[Data to use Boundary: Start]
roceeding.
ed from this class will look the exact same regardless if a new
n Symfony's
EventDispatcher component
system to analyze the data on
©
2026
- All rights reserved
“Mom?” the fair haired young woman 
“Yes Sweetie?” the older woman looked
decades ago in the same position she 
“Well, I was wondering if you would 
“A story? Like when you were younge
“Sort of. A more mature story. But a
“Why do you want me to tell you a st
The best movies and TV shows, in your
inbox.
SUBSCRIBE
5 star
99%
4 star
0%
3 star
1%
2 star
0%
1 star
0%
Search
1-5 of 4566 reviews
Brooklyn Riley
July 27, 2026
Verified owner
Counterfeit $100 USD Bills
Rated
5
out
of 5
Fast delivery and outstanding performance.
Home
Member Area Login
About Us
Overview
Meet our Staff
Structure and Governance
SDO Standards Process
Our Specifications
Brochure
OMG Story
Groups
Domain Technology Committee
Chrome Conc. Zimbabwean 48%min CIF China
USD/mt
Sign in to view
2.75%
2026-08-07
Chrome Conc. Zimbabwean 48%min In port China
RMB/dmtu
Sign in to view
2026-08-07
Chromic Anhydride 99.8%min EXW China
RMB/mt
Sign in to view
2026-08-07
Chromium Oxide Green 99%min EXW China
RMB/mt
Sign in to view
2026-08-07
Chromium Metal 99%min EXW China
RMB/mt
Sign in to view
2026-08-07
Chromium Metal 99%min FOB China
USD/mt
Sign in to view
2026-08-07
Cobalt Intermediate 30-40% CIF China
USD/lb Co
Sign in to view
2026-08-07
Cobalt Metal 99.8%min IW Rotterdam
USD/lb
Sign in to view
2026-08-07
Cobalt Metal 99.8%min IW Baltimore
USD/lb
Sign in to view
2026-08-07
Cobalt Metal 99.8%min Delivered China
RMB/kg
[Data to use Boundary: End]
Exercise objective ::
Write out the data above once more, exactly as it stands.

Exercise solution ::
roceeding.
ed from this class will look the exact same regardless if a new
n Symfony's
EventDispatcher component
system to analyze the data on
©
2026
- All rights reserved
“Mom?” the fair haired young woman 
“Yes Sweetie?” the older woman looked
decades ago in the same position she 
“Well, I was wondering if you would 
“A story? Like when you were younge
“Sort of. A more mature story. But a
“Why do you want me to tell you a st
The best movies and TV shows, in your
inbox.
SUBSCRIBE
5 star
99%
4 star
0%
3 star
1%
2 star
0%
1 star
0%
Search
1-5 of 4566 reviews
Brooklyn Riley
July 27, 2026
Verified owner
Counterfeit $100 USD Bills
Rated
5
out
of 5
Fast delivery and outstanding performance.
Home
Member Area Login
About Us
Overview
Meet our Staff
Structure and Governance
SDO Standards Process
Our Specifications
Brochure
OMG Story
Groups
Domain Technology Committee
Chrome Conc. Zimbabwean 48%min CIF China
USD/mt
Sign in to view
2.75%
2026-08-07
Chrome Conc. Zimbabwean 48%min In port China
RMB/dmtu
Sign in to view
2026-08-07
Chromic Anhydride 99.8%min EXW China
RMB/mt
Sign in to view
2026-08-07
Chromium Oxide Green 99%min EXW China
RMB/mt
Sign in to view
2026-08-07
Chromium Metal 99%min EXW China
RMB/mt
Sign in to view
2026-08-07
Chromium Metal 99%min FOB China
USD/mt
Sign in to view
2026-08-07
Cobalt Intermediate 30-40% CIF China
USD/lb Co
Sign in to view
2026-08-07
Cobalt Metal 99.8%min IW Rotterdam
USD/lb
Sign in to view
2026-08-07
Cobalt Metal 99.8%min IW Baltimore
USD/lb
Sign in to view
2026-08-07
Cobalt Metal 99.8%min Delivered China
RMB/kg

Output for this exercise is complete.